You already know what Patti Smith looks like. This is the real reason to see Through the Lens.

Downtown, another portrait-heavy show brings together more than 120 photographs at the Portland Art Museum in Blue Sky: The Oregon Center for the Photographic Arts at 40.

Among the four decades' worth of images on display, culled from the varied exhibition history of Portland's Blue Sky Gallery: Annu Palakunnathu Matthew's Feather Indian/Dot Indian series of self-portraits modeled after historical photographs of Native Americans; Les Krims' WASPy family wearing white on Martha's Vineyard, one man looking at the camera who looks disarmingly like Gene Wilder in Willy Wonka's darker moments; a soldier's head eerily disembodied by Suzanne Opton's tight framing.
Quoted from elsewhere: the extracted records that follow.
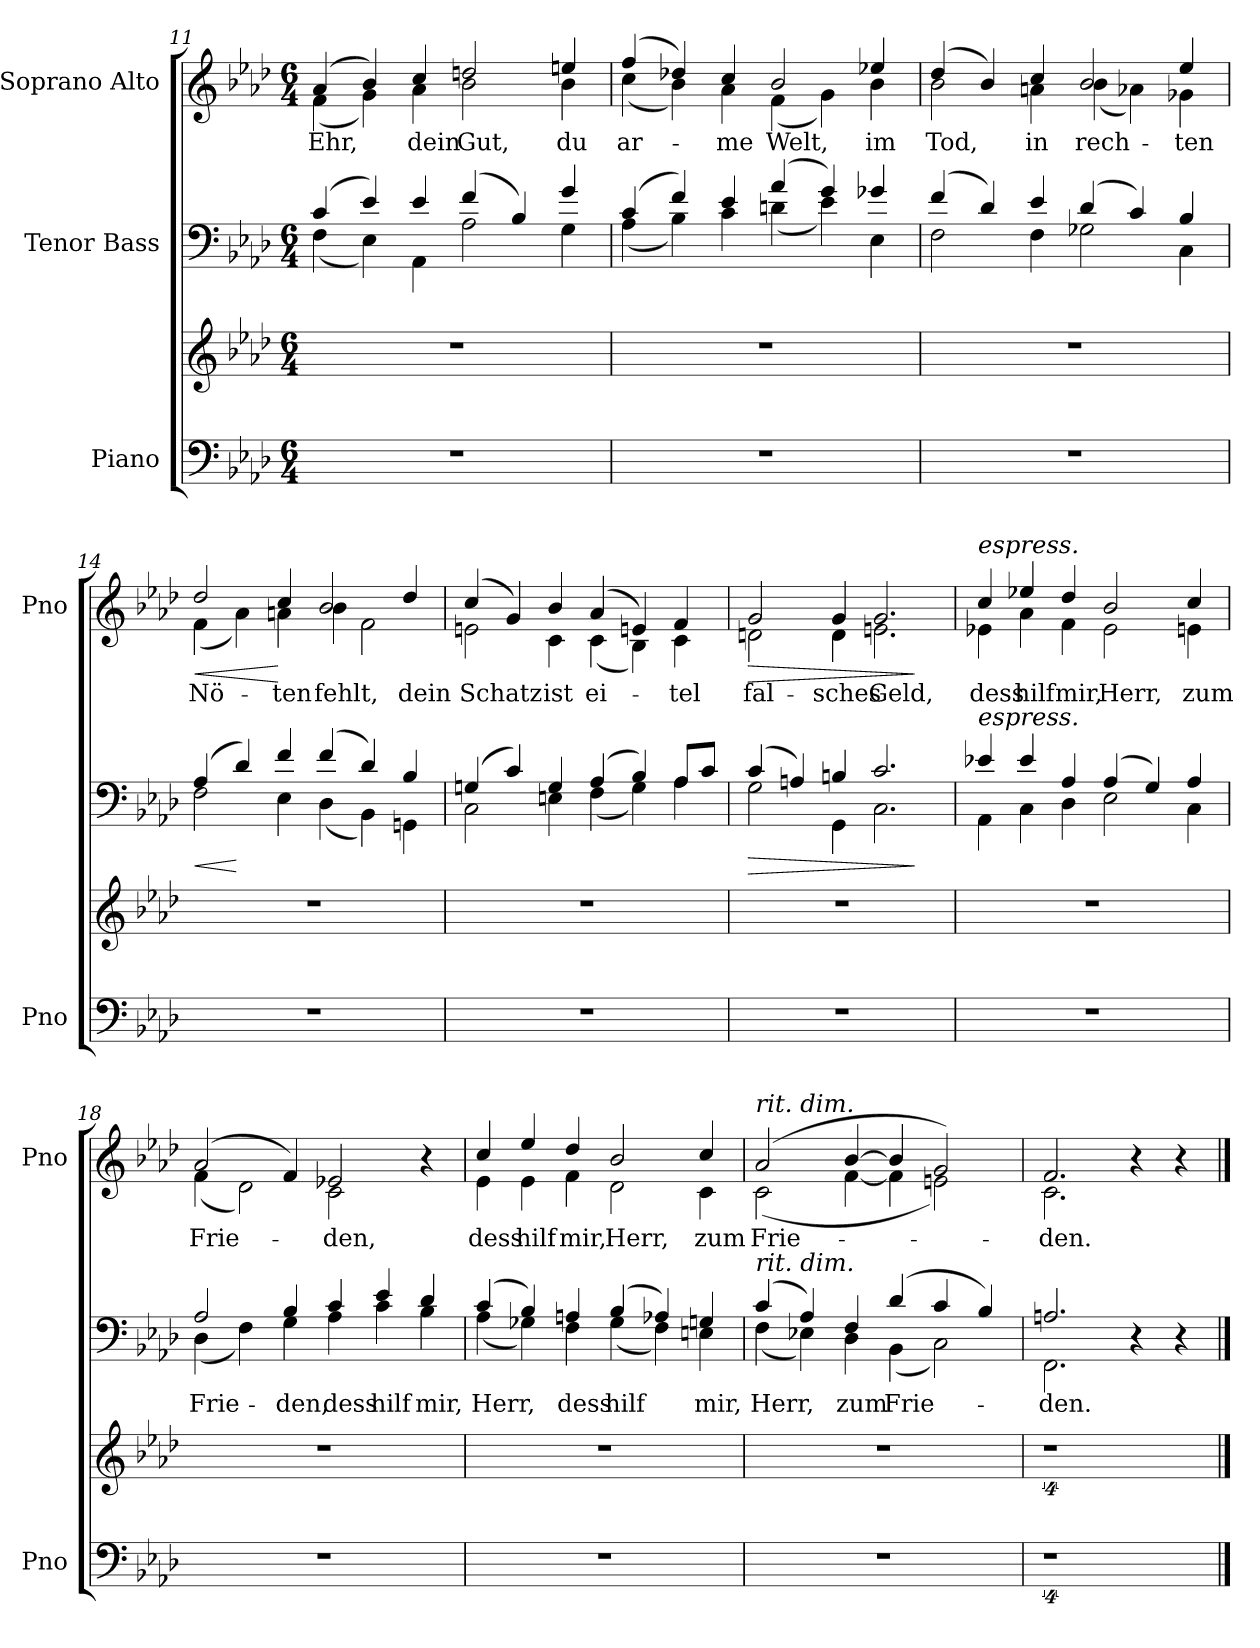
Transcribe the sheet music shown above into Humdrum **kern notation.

**kern	**kern	**kern	**text	**dynam	**kern	**text	**dynam
*part3	*part3	*part2	*part2	*part2	*part1	*part1	*part1
*staff4	*staff3	*staff2	*staff2	*staff2	*staff1	*staff1	*staff1
*I"Piano	*	*I"Tenor Bass	*	*	*I"Soprano Alto	*	*
*I'Pno	*	*	*	*	*I'Pno	*	*
*clefF4	*clefG2	*clefF4	*	*	*clefG2	*	*
*k[b-e-a-d-]	*k[b-e-a-d-]	*k[b-e-a-d-]	*	*	*k[b-e-a-d-]	*	*
*f:	*f:	*f:	*	*	*f:	*	*
*M6/4	*M6/4	*M6/4	*	*	*M6/4	*	*
=11	=11	=11	=11	=11	=11	=11	=11
*	*	*^	*	*	*^	*	*
1.r	1.r	(4c/	(4F\	.	.	(4a-/	(4f\	Ehr,	.
.	.	4e-/)	4E-\)	.	.	4b-/)	4g\)	.	.
.	.	4e-/	4AA-\	.	.	4cc/	4a-\	dein	.
.	.	(4f/	2A-\	.	.	2ddn/	2b-\	Gut,	.
.	.	4B-/)	.	.	.	.	.	.	.
.	.	4g/	4G\	.	.	4een/	4b-\	du	.
=12	=12	=12	=12	=12	=12	=12	=12	=12	=12
1.r	1.r	(4c/	(4A-\	.	.	(4ff/	(4cc\	ar-	.
.	.	4f/)	4B-\)	.	.	4dd-X/)	4b-\)	.	.
.	.	4e-/	4c\	.	.	4cc/	4a-\	-me	.
.	.	(4a-/	(4dn\	.	.	2b-/	(4f\	Welt,	.
.	.	4g/)	4e-\)	.	.	.	4g\)	.	.
.	.	4g-X/	4E-\	.	.	4ee-X/	4b-\	im	.
!!LO:LB:g=z	!!
=13	=13	=13	=13	=13	=13	=13	=13	=13	=13
1.r	1.r	(4f/	2F\	.	.	(4dd-/	2b-\	Tod,	.
.	.	4d-/)	.	.	.	4b-/)	.	.	.
.	.	4e-/	4F\	.	.	4cc/	4an\	in	.
.	.	(4d-/	2G-X\	.	.	2b-/	(4b-\	rech-	.
.	.	4c/)	.	.	.	.	4a-X\)	.	.
.	.	4B-/	4C\	.	.	4ee-/	4g-X\	-ten	.
=14	=14	=14	=14	=14	=14	=14	=14	=14	=14
!	!	!	!	!	!LO:HP:b	!	!	!	!LO:HP:b
1.r	1.r	(4A-/	2F\	.	<	2dd-/	(4f\	Nö-	<
.	.	4d-/)	.	.	[	.	4a-\)	.	.
.	.	4f/	4E-\	.	.	4cc/	4an\	-ten	[
.	.	(4f/	(4D-\	.	.	2b-/	4b-\	fehlt,	.
.	.	4d-/)	4BB-\)	.	.	.	2f\	.	.
.	.	4B-/	4GGn\	.	.	4dd-/	.	dein	.
=15	=15	=15	=15	=15	=15	=15	=15	=15	=15
1.r	1.r	(4Gn/	2C\	.	.	(4cc/	2en\	Schatz	.
.	.	4c/)	.	.	.	4g/)	.	.	.
.	.	4G/	4En\	.	.	4b-/	4c\	ist	.
.	.	(4A-/	(4F\	.	.	(4a-/	(4c\	ei-	.
.	.	4B-/)	4G\)	.	.	4en/)	4B-\)	.	.
.	.	8A-/L	4A-\	.	.	4f/	4c\	-tel	.
.	.	8c/J	.	.	.	.	.	.	.
=16	=16	=16	=16	=16	=16	=16	=16	=16	=16
!	!	!	!	!	!LO:HP:b	!	!	!	!LO:HP:b
1.r	1.r	(4c/	2G\	.	>	2g/	2dn\	fal-	>
.	.	4An/)	.	.	.	.	.	.	.
.	.	4Bn/	4GG\	.	.	4g/	4d\	-sches	.
.	.	2.c/	2.C\	.	.	2.g/	2.en\	Geld,	.
*	*	*v	*v	*	*	*	*	*	*
*	*	*	*	*	*v	*v	*	*
.	.	.	.	]	.	.	]
!!LO:LB:g=z
=17	=17	=17	=17	=17	=17	=17	=17
*	*	*^	*	*	*^	*	*
!	!	!	!	!	!	!LO:TX:a:i:t=espress.	!	!	!
!	!	!LO:TX:a:i:t=espress.	!	!	!	!	!	!	!
1.r	1.r	4e-X/	4AA-\	.	.	4cc/	4e-X\	dess	.
.	.	4e-/	4C\	.	.	4ee-X/	4a-\	hilf	.
.	.	4A-/	4D-\	.	.	4dd-/	4f\	mir,	.
.	.	(4A-/	2E-\	.	.	2b-/	2e-\	Herr,	.
.	.	4G/)	.	.	.	.	.	.	.
.	.	4A-/	4C\	.	.	4cc/	4en\	zum	.
=18	=18	=18	=18	=18	=18	=18	=18	=18	=18
1.r	1.r	2A-/	(4D-\	Frie-	.	(2a-/	(4f\	Frie-	.
.	.	.	4F\)	.	.	.	2d-\)	.	.
.	.	4B-/	4G\	-den,	.	4f/)	.	.	.
.	.	4c/	4A-\	dess	.	2e-X/	2c\	-den,	.
.	.	4e-/	4c\	hilf	.	.	.	.	.
.	.	4d-/	4B-\	mir,	.	4r	4ryy	.	.
=19	=19	=19	=19	=19	=19	=19	=19	=19	=19
1.r	1.r	(4c/	(4A-\	Herr,	.	4cc/	4e-\	dess	.
.	.	4B-/)	4G-X\)	.	.	4ee-/	4e-\	hilf	.
.	.	4An/	4F\	dess	.	4dd-/	4f\	mir,	.
.	.	(4B-/	(4G-\	hilf	.	2b-/	2d-\	Herr,	.
.	.	4A-X/)	4F\)	.	.	.	.	.	.
.	.	4Gn/	4En\	mir,	.	4cc/	4c\	zum	.
=20	=20	=20	=20	=20	=20	=20	=20	=20	=20
!	!	!	!	!	!	!LO:TX:a:i:t=rit. dim.	!	!	!
!	!	!LO:TX:a:i:t=rit. dim.	!	!	!	!	!	!	!
1.r	1.r	(4c/	(4F\	Herr,	.	(2a-/	(2c\	Frie-	.
.	.	4A-/)	4E-X\)	.	.	.	.	.	.
.	.	4F/	4D-\	zum	.	[>4b-/	[<4f\	.	.
.	.	(4d-/	(4BB-\	Frie-	.	4b-/]	4f\]	.	.
.	.	4c/	2C\)	.	.	2g/)	2en\)	.	.
.	.	4B-/)	.	.	.	.	.	.	.
=21	=21	=21	=21	=21	=21	=21	=21	=21	=21
4%5r	4%5r	2.An/	2.FF\	-den.	.	2.f/	2.c\	-den.	.
.	.	4r	2ryy	.	.	4r	2ryy	.	.
.	.	4r	.	.	.	4r	.	.	.
*	*	*v	*v	*	*	*	*	*	*
*	*	*	*	*	*v	*v	*	*
==	==	==	==	==	==	==	==
*-	*-	*-	*-	*-	*-	*-	*-
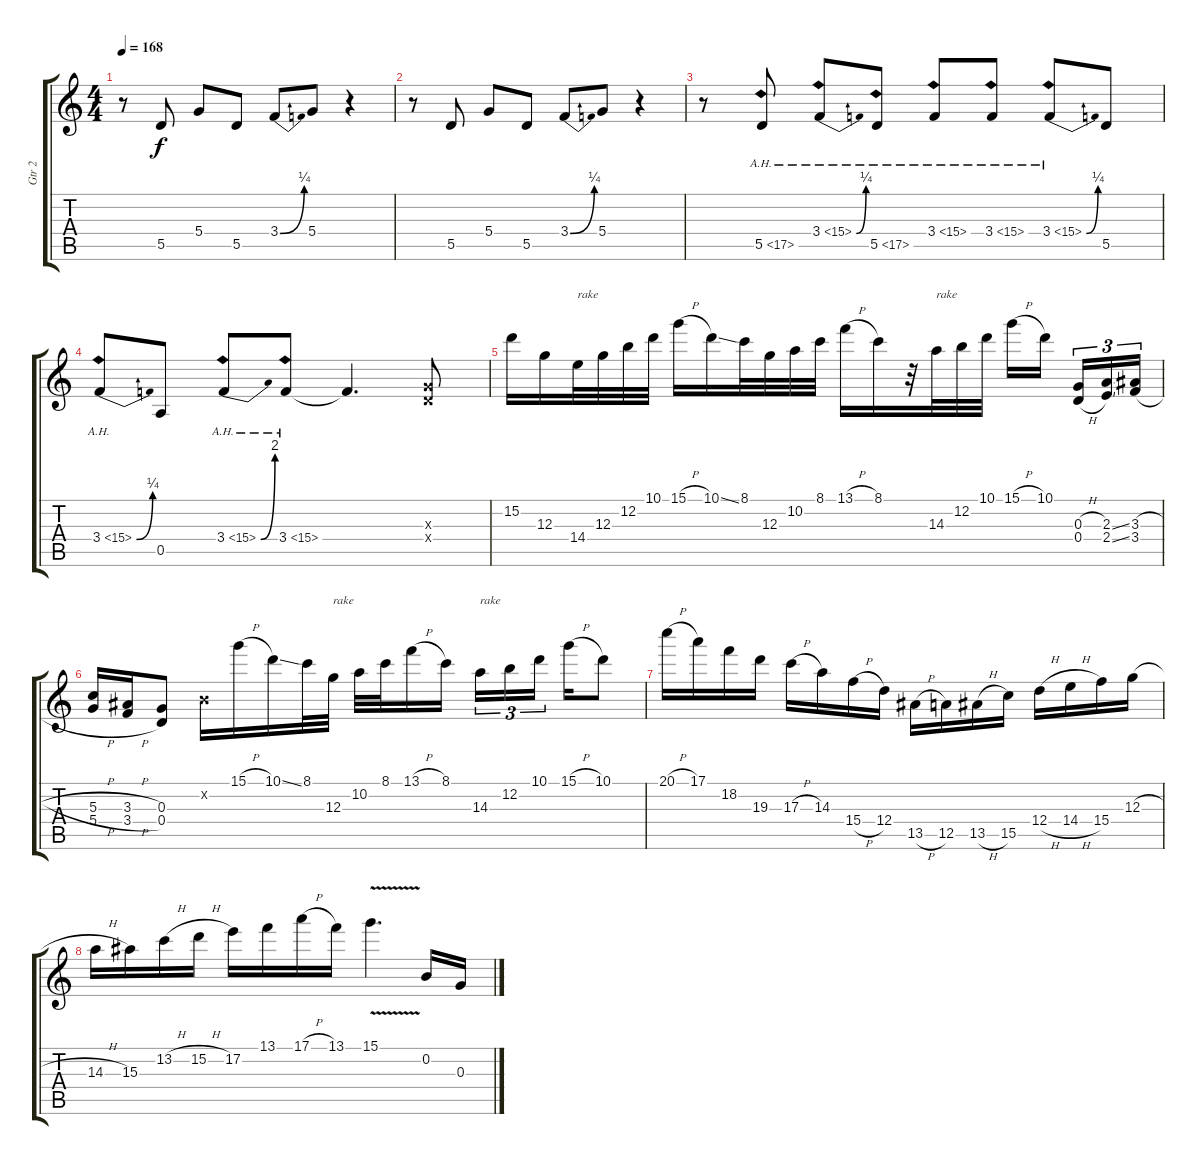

And only one Larry Sultan photograph.

That's not surprising. Survey shows like this one are often limited when it comes to how many pieces and what works by any given artist are on display. A retrospective of a gallery space should not, by definition, be confused with a greatest hits album.

So imagine my surprise to find that the work of Nan Goldin featured here is her most iconic—notably, the battered self-portrait from The Ballad of Sexual Dependency that made her name, even as its genesis seemed on the verge of destroying her. Here it is, in full painful color, the purple half-moon bruise below her eye, the eye itself half-bloody and looking straight at you, documenting abjection while subverting the traditional power dynamic between subject and object, actor and acted-upon. In shooting her own portrait, Goldin is both.

When I studied photography, I was always told that Goldin couldn't or wouldn't use a camera properly—she only shot in available, not constructed, light—and there's something about seeing the original images up close, outside of a Google image search or an art library, that would seem to support this assertion—the slightly too-blue cast on that undeniable self-portrait, the other images in the museum's quadrant each bearing a different color-cast. A color-cast suggests a mistake, but Goldin's photographs simply read as reflective of the process it took to make them: Here she is, our unreliable narrator, casting the ugliest parts of her life out of the light that was available to her.